## Exercise objective
Wherever a line in the records below contains "stuff", copy that line.

## Data for the task

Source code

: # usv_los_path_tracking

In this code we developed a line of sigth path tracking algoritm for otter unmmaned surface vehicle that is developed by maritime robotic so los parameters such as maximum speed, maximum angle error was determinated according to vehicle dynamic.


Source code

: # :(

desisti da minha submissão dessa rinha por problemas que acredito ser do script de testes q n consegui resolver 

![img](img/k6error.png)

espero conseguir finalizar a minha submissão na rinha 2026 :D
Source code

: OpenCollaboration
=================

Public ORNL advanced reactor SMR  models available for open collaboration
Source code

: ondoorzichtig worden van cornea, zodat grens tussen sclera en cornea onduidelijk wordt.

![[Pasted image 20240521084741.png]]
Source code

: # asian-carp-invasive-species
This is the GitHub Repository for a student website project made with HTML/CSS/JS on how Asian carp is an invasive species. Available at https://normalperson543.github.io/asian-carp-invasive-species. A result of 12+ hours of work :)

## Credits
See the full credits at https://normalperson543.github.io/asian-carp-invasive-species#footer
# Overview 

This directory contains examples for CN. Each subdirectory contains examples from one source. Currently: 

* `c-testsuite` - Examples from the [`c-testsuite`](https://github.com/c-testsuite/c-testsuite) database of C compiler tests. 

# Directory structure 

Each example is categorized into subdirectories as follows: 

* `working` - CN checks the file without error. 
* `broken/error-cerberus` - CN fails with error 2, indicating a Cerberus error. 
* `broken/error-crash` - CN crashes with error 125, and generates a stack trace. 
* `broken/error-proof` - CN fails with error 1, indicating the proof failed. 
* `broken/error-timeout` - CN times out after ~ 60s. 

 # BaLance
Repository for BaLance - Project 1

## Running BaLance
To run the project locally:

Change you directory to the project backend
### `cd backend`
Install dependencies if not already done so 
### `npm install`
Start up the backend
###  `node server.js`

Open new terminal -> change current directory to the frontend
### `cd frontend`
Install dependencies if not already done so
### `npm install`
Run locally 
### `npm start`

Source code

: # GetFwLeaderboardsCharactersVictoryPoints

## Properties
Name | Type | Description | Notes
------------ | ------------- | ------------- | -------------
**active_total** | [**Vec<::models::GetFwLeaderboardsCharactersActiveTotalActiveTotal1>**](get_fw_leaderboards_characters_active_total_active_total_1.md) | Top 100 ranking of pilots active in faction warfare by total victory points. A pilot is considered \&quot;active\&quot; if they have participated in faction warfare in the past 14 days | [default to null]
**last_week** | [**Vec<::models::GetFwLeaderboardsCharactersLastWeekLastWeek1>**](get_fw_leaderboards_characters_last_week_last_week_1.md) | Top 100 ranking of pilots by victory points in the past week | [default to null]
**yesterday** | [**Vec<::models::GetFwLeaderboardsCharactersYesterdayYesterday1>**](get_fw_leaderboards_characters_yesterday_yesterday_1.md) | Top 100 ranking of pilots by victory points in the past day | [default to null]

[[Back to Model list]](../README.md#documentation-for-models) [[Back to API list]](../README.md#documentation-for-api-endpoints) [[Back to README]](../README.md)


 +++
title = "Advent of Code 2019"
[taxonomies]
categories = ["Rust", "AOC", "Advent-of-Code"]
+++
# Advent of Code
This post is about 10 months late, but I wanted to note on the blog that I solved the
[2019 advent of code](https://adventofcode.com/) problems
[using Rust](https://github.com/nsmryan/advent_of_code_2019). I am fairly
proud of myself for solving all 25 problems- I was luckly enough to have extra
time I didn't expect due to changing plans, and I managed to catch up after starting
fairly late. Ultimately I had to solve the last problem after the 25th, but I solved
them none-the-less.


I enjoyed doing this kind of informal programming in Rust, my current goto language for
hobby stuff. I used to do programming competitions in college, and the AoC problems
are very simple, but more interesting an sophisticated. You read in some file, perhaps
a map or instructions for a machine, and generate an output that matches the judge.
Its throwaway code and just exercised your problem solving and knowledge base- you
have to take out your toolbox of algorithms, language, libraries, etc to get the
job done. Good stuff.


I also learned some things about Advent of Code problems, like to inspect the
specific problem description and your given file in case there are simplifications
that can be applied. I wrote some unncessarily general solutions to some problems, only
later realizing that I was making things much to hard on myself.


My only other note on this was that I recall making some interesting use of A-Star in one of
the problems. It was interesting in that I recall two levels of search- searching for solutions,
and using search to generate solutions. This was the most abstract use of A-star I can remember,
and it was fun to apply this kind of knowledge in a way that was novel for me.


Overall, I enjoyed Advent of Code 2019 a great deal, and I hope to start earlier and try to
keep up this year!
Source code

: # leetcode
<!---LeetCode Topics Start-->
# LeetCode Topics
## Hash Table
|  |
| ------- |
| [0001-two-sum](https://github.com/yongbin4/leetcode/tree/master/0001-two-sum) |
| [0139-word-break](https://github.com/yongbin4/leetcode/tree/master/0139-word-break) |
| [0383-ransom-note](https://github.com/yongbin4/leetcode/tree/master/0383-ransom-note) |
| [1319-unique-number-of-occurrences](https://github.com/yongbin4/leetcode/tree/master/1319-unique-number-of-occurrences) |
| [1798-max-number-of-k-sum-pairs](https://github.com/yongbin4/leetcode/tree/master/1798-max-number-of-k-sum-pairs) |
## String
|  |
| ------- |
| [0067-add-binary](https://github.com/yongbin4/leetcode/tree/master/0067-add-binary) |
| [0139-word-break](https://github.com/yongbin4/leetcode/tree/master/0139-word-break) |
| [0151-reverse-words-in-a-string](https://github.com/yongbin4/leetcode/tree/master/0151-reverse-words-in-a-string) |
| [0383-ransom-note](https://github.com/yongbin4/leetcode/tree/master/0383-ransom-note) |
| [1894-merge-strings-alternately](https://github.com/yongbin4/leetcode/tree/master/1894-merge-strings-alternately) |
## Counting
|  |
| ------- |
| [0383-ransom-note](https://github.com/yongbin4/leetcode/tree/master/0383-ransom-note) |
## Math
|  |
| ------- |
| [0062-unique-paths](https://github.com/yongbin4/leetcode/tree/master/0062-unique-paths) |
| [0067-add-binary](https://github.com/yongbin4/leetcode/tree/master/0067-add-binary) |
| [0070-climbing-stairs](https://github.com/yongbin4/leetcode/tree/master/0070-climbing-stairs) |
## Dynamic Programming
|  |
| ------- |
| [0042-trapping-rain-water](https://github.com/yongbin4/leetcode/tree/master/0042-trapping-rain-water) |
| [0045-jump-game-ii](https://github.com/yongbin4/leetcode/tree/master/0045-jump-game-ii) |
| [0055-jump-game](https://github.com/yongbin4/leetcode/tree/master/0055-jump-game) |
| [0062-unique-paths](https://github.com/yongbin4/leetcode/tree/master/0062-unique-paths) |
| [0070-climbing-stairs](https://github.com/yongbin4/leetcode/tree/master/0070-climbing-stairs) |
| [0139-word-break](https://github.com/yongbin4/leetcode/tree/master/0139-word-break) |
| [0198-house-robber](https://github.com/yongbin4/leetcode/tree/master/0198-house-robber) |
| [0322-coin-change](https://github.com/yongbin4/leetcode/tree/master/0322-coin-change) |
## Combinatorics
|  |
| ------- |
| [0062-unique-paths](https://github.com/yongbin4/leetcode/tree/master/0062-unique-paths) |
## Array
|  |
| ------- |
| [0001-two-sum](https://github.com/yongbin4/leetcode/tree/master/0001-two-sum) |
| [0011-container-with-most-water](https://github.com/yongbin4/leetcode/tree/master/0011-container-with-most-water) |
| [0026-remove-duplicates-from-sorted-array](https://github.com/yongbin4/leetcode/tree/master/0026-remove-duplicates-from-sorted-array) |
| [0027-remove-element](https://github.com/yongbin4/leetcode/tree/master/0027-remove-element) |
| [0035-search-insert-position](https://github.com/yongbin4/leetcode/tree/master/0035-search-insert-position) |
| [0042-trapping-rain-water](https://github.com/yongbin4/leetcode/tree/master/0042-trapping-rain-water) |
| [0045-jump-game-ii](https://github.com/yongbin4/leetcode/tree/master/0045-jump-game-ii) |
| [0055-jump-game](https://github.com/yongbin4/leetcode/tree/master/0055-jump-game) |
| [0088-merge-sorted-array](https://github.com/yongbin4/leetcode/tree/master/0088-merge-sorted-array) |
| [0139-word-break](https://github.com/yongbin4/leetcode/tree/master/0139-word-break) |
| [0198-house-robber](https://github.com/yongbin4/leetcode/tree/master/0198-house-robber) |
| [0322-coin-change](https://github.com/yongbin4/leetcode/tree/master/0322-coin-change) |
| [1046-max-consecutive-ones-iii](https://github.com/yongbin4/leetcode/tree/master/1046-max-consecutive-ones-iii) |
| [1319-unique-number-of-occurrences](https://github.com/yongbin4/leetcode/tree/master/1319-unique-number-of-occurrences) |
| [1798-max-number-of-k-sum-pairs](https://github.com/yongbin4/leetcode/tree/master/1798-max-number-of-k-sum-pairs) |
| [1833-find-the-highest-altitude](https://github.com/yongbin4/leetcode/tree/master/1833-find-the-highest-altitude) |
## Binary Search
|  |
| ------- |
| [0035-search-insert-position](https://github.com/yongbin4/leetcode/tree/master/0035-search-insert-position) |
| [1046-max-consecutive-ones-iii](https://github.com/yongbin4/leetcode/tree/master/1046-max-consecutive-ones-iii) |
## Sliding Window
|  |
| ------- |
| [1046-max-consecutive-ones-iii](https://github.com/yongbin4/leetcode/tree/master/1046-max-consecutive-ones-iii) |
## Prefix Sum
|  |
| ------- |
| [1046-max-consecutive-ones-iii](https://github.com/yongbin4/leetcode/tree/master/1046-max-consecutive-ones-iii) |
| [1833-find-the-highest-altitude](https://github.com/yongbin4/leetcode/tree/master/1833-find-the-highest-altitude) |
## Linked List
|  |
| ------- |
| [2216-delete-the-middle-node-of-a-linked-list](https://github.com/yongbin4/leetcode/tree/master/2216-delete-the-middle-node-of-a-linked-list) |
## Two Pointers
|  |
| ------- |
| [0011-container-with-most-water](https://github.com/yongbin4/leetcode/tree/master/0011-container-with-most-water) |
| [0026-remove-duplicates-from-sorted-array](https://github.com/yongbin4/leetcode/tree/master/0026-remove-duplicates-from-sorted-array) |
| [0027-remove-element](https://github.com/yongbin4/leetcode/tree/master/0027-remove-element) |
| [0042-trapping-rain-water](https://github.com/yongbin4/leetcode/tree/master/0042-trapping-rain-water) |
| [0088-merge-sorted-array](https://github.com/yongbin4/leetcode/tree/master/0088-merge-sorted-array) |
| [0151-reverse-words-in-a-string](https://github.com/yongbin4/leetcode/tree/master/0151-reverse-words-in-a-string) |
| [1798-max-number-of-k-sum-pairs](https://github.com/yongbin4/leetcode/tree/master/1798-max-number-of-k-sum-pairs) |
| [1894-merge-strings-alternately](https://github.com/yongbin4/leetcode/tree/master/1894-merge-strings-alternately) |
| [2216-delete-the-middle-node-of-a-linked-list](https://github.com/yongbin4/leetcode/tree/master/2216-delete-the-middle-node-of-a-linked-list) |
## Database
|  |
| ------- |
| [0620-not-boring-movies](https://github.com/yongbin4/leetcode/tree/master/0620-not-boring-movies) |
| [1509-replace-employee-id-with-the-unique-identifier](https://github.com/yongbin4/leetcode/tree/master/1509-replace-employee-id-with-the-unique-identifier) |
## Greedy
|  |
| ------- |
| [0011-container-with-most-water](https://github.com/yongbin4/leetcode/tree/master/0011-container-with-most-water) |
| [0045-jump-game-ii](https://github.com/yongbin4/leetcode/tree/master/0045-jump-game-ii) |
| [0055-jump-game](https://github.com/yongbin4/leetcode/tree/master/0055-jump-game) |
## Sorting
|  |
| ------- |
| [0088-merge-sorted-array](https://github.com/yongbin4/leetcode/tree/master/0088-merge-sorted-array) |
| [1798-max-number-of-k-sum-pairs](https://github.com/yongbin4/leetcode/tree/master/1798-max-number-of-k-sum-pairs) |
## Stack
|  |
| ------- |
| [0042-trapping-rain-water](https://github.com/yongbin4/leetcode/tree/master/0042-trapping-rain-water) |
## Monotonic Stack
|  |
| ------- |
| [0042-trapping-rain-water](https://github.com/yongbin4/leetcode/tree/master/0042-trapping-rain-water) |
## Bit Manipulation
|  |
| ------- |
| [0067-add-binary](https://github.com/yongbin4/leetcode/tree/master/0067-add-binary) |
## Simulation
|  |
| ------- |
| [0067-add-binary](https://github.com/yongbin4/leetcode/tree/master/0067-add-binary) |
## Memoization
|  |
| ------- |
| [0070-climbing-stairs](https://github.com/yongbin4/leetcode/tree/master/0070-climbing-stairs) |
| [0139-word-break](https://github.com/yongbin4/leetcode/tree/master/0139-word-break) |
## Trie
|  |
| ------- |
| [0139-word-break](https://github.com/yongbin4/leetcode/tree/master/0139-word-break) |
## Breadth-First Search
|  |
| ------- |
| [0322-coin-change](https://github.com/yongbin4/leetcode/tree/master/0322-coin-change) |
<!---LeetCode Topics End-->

## Solved problem
hobby stuff. I used to do programming competitions in college, and the AoC problems
job done. Good stuff.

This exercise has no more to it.